[Problem description]
Extract every line of text from the listing below and copy it word for word, omitting the pictures.

─── Data section ───

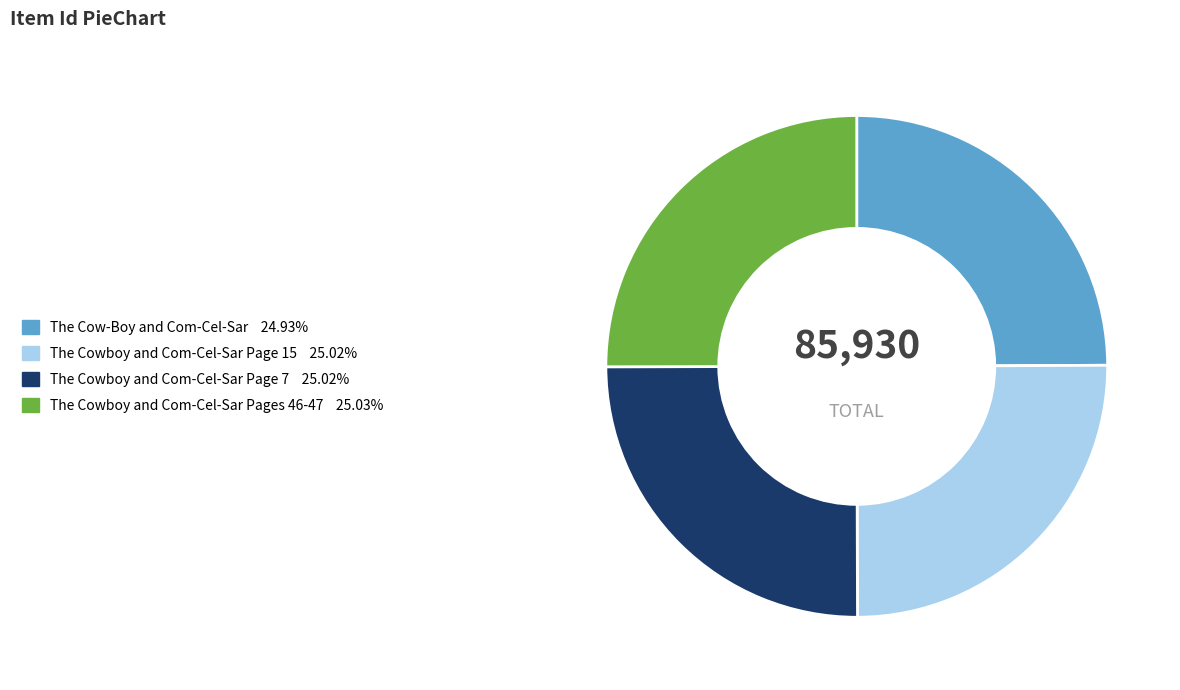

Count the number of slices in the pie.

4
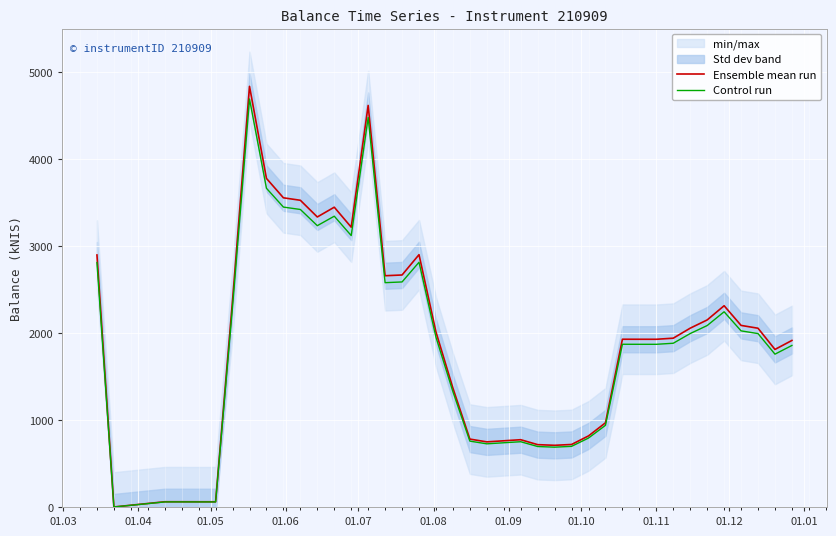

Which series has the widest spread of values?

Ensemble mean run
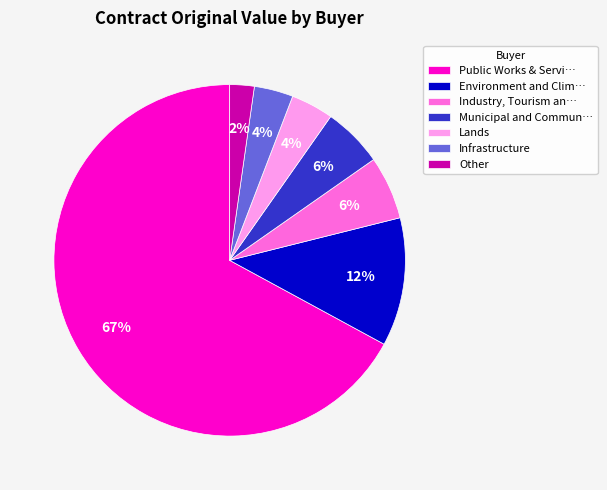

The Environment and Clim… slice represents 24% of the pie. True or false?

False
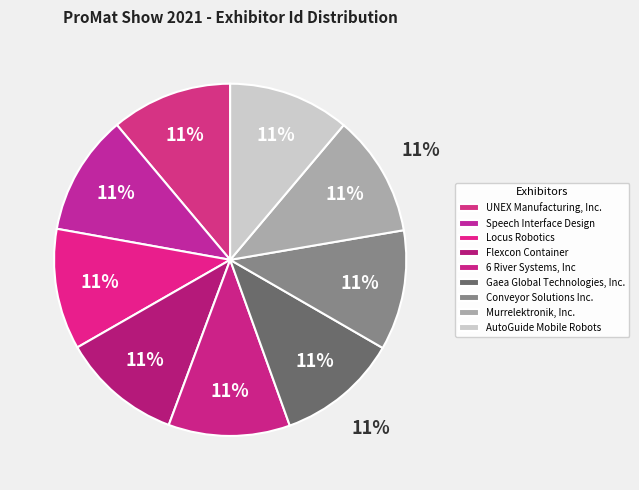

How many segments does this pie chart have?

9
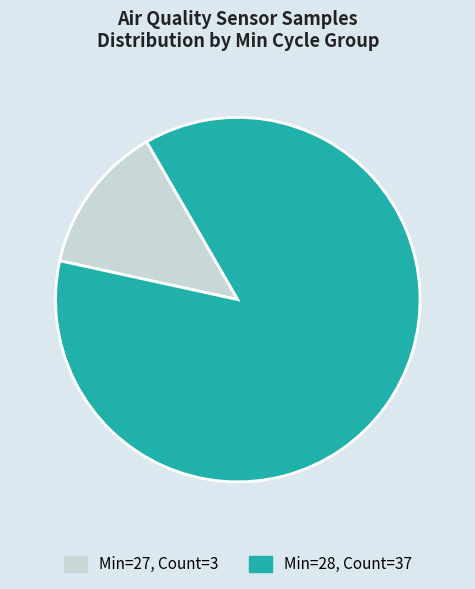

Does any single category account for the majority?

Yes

───

[Response to this task]
Count the number of slices in the pie.

4

Which series has the widest spread of values?

Ensemble mean run

The Environment and Clim… slice represents 24% of the pie. True or false?

False

How many segments does this pie chart have?

9

Does any single category account for the majority?

Yes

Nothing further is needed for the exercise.